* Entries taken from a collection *
# # # # # # #
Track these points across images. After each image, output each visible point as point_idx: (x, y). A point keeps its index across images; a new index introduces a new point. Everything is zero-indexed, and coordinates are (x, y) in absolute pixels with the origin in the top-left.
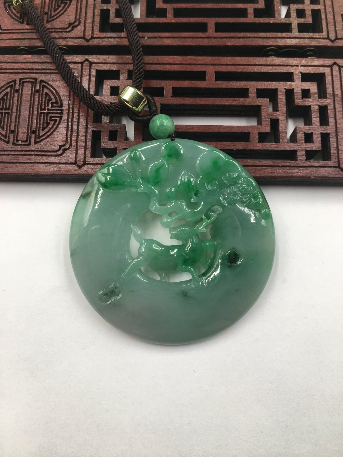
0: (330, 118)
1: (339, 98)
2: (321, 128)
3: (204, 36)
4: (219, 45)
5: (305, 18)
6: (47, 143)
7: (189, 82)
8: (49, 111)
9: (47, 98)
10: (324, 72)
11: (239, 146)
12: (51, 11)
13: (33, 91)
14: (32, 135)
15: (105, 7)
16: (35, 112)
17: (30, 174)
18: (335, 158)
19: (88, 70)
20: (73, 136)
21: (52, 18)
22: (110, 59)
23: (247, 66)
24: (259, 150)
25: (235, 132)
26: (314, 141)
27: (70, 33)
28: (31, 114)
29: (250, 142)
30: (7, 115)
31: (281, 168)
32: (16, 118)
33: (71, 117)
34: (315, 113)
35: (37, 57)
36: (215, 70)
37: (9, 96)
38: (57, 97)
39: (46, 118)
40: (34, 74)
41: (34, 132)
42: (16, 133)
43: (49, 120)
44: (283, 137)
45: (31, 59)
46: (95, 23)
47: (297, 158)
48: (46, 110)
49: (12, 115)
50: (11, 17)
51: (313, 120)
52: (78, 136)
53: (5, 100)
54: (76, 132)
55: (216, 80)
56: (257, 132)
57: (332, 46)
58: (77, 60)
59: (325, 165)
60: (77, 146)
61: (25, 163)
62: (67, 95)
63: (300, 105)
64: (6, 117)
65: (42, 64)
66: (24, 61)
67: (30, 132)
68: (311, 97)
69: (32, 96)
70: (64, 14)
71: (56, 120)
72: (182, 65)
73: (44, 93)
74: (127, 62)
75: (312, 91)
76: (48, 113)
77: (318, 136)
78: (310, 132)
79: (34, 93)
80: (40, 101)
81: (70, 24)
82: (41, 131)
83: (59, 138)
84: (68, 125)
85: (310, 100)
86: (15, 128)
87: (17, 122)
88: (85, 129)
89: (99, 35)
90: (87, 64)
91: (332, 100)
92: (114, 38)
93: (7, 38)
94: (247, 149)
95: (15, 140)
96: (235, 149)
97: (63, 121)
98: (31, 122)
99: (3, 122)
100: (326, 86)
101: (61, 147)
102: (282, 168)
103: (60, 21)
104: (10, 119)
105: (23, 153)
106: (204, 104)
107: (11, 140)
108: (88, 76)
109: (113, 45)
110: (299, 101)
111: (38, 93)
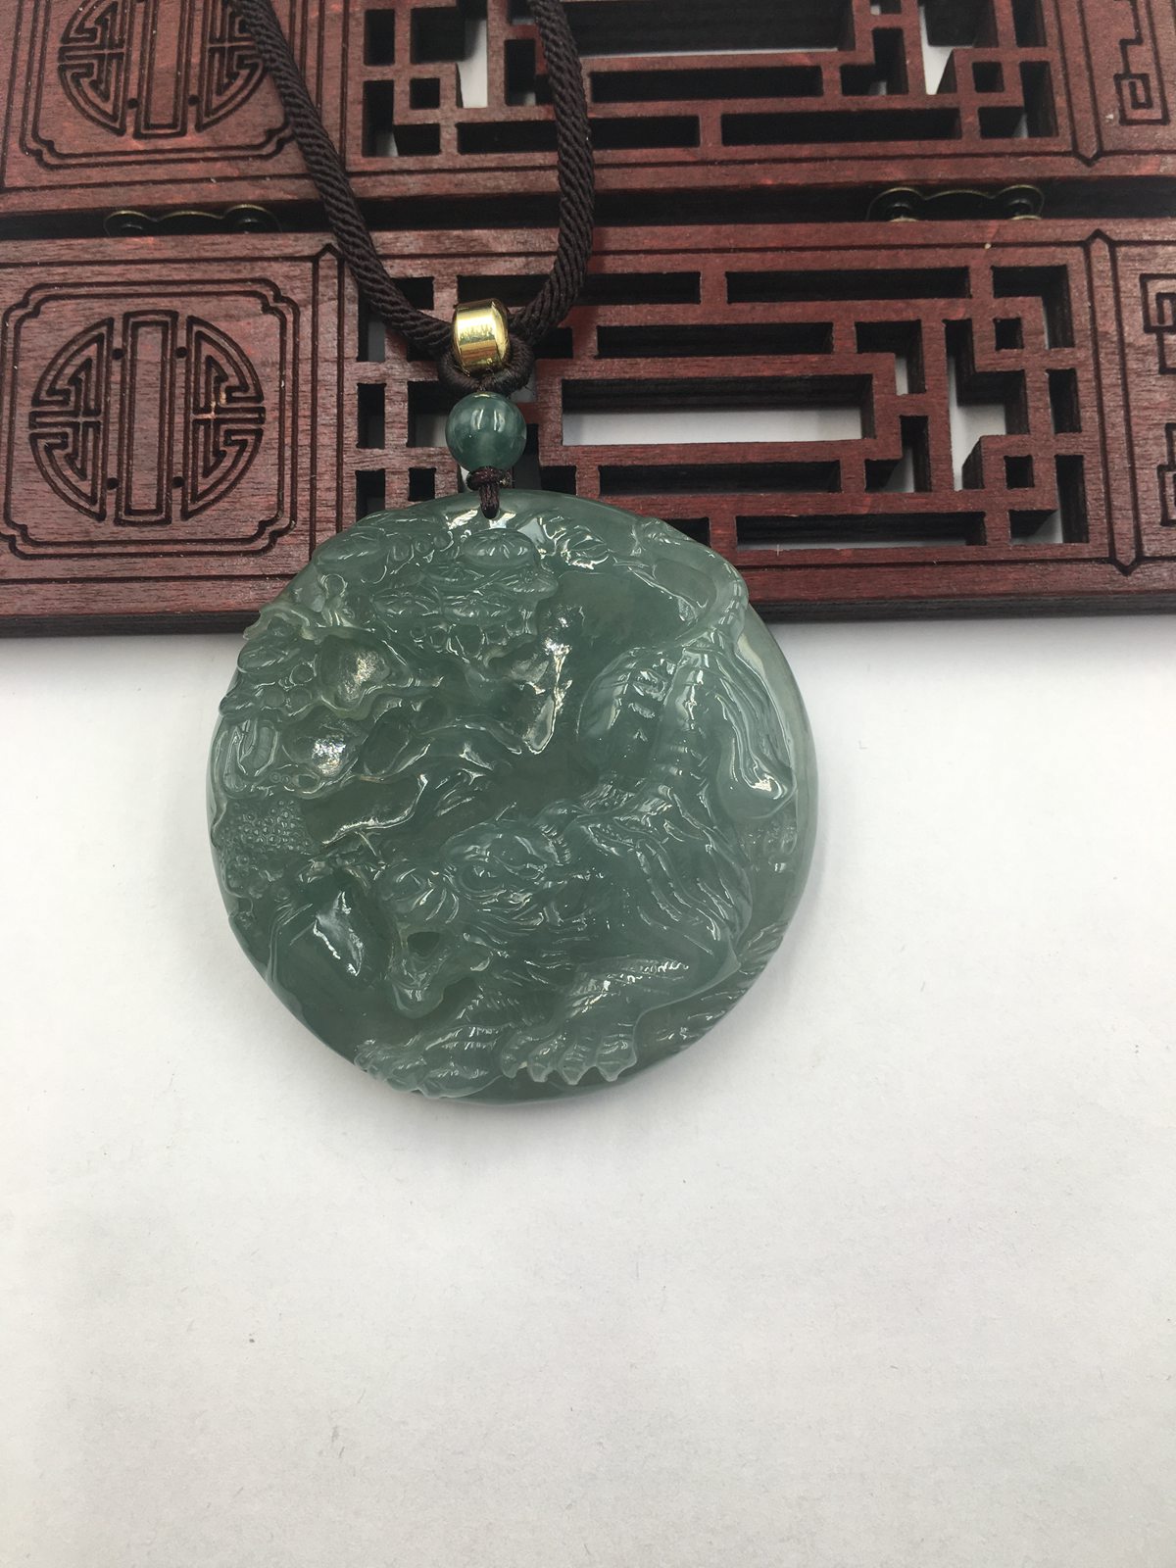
0: (1085, 407)
1: (1113, 345)
2: (1058, 441)
3: (689, 158)
4: (734, 186)
5: (1002, 89)
6: (220, 515)
7: (645, 308)
8: (221, 416)
9: (214, 374)
10: (1064, 262)
11: (807, 503)
12: (209, 92)
13: (169, 351)
14: (173, 491)
15: (378, 73)
16: (179, 419)
17: (172, 612)
18: (1101, 533)
19: (336, 281)
20: (299, 493)
21: (213, 114)
22: (398, 244)
23: (824, 253)
24: (867, 515)
25: (796, 463)
26: (1036, 481)
27: (271, 161)
28: (167, 425)
29: (841, 490)
30: (91, 430)
31: (936, 570)
32: (121, 439)
33: (289, 431)
34: (1038, 393)
35: (173, 244)
36: (728, 270)
37: (94, 372)
38: (244, 369)
39: (214, 438)
40: (169, 299)
41: (179, 483)
42: (124, 485)
43: (221, 444)
44: (939, 473)
45: (155, 249)
46: (349, 126)
47: (985, 536)
48: (213, 413)
49: (106, 432)
50: (83, 114)
51: (1030, 417)
52: (313, 489)
53: (83, 384)
54: (308, 478)
55: (729, 302)
56: (863, 459)
57: (1089, 178)
58: (298, 248)
59: (1070, 557)
60: (312, 520)
61: (157, 579)
62: (273, 363)
63: (989, 369)
64: (91, 437)
65: (192, 265)
66: (137, 258)
67: (167, 484)
68: (1025, 342)
69: (166, 366)
70: (251, 100)
71: (244, 443)
72: (622, 257)
73: (203, 359)
74: (453, 251)
75: (1026, 326)
76: (218, 422)
77: (1047, 465)
78: (1026, 454)
79: (172, 360)
80: (192, 384)
81: (270, 134)
82: (200, 478)
83: (255, 499)
84: (281, 457)
85: (1025, 352)
86: (119, 472)
87: (125, 453)
88: (335, 468)
89: (360, 164)
90: (332, 260)
91: (1091, 352)
92: (409, 172)
93: (75, 183)
94: (831, 514)
95: (123, 509)
96: (794, 516)
97: (267, 444)
98: (169, 453)
99: (80, 454)
100: (1070, 308)
101: (263, 525)
102: (941, 569)
103: (239, 124)
104: (101, 444)
105: (147, 549)
106: (696, 378)
107: (110, 511)
108: (334, 299)
109: (408, 194)
110: (987, 357)
111: (185, 359)
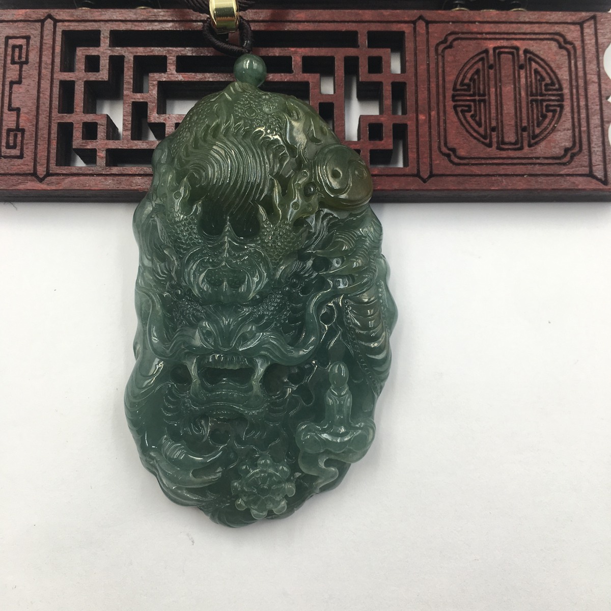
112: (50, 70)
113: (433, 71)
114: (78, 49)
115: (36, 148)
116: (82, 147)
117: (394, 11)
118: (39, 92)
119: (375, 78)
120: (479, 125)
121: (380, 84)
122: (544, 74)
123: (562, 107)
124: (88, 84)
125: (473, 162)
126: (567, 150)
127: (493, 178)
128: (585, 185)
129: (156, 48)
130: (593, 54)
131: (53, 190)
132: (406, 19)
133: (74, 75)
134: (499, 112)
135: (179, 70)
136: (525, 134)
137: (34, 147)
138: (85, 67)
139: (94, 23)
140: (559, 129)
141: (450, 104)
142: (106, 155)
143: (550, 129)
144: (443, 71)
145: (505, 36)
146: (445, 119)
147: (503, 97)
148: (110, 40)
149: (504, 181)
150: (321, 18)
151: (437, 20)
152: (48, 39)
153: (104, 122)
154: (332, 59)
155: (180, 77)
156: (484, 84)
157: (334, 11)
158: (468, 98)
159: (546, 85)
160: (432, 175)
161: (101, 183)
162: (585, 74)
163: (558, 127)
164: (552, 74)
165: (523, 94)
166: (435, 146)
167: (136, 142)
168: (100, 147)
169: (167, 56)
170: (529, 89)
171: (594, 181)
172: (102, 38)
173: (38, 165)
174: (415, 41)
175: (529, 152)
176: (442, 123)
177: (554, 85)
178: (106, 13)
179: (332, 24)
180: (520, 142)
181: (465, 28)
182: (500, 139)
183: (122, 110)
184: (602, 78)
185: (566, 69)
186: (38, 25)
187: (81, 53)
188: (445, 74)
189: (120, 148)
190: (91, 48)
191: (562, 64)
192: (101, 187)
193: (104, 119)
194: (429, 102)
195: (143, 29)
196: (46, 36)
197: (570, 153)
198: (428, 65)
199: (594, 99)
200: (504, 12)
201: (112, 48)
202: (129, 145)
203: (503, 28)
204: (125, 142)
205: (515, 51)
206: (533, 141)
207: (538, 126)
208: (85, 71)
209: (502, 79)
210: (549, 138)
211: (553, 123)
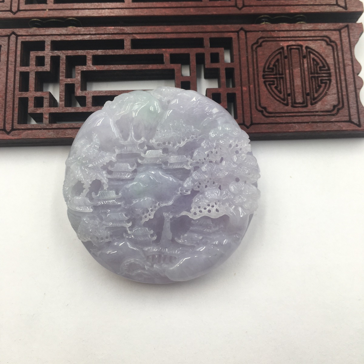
112: (14, 66)
113: (250, 61)
114: (31, 52)
115: (5, 113)
116: (34, 112)
117: (225, 25)
118: (7, 79)
119: (215, 65)
120: (280, 92)
121: (217, 70)
122: (319, 61)
123: (330, 80)
124: (37, 73)
125: (277, 115)
126: (334, 106)
127: (290, 125)
128: (347, 128)
129: (80, 51)
130: (347, 48)
131: (16, 139)
132: (233, 30)
133: (29, 68)
134: (292, 84)
135: (94, 64)
136: (308, 97)
137: (4, 113)
138: (36, 63)
139: (41, 37)
140: (330, 94)
141: (262, 80)
142: (49, 117)
143: (323, 94)
144: (257, 61)
145: (294, 39)
146: (259, 89)
147: (294, 75)
148: (51, 46)
149: (297, 126)
150: (181, 31)
151: (252, 30)
152: (12, 47)
153: (47, 96)
154: (188, 55)
155: (95, 68)
156: (282, 68)
157: (188, 26)
158: (273, 76)
159: (320, 67)
160: (252, 124)
161: (46, 134)
162: (343, 60)
163: (329, 92)
164: (323, 61)
165: (306, 73)
166: (253, 106)
167: (68, 108)
168: (45, 112)
169: (87, 55)
170: (310, 70)
171: (352, 125)
172: (46, 46)
173: (6, 123)
174: (239, 43)
175: (311, 108)
176: (257, 92)
177: (325, 67)
178: (48, 30)
179: (188, 34)
180: (305, 102)
181: (269, 34)
182: (293, 101)
183: (59, 89)
184: (354, 62)
185: (332, 57)
186: (6, 38)
187: (33, 55)
188: (258, 62)
189: (58, 112)
190: (39, 52)
191: (329, 55)
192: (46, 136)
193: (48, 94)
194: (249, 79)
195: (71, 40)
196: (11, 45)
197: (337, 109)
198: (247, 57)
199: (350, 75)
200: (292, 24)
201: (52, 52)
202: (63, 110)
203: (292, 34)
204: (61, 109)
205: (300, 47)
206: (313, 102)
207: (317, 92)
208: (36, 66)
209: (293, 65)
210: (323, 100)
211: (325, 90)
# # # # # # #
* Directions *
Find "92: (114, 38)" in the entries above and copy that whole line exactly, then each line after it through the line that contains "110: (299, 101)".

* Reply to the exercise *
92: (114, 38)
93: (7, 38)
94: (247, 149)
95: (15, 140)
96: (235, 149)
97: (63, 121)
98: (31, 122)
99: (3, 122)
100: (326, 86)
101: (61, 147)
102: (282, 168)
103: (60, 21)
104: (10, 119)
105: (23, 153)
106: (204, 104)
107: (11, 140)
108: (88, 76)
109: (113, 45)
110: (299, 101)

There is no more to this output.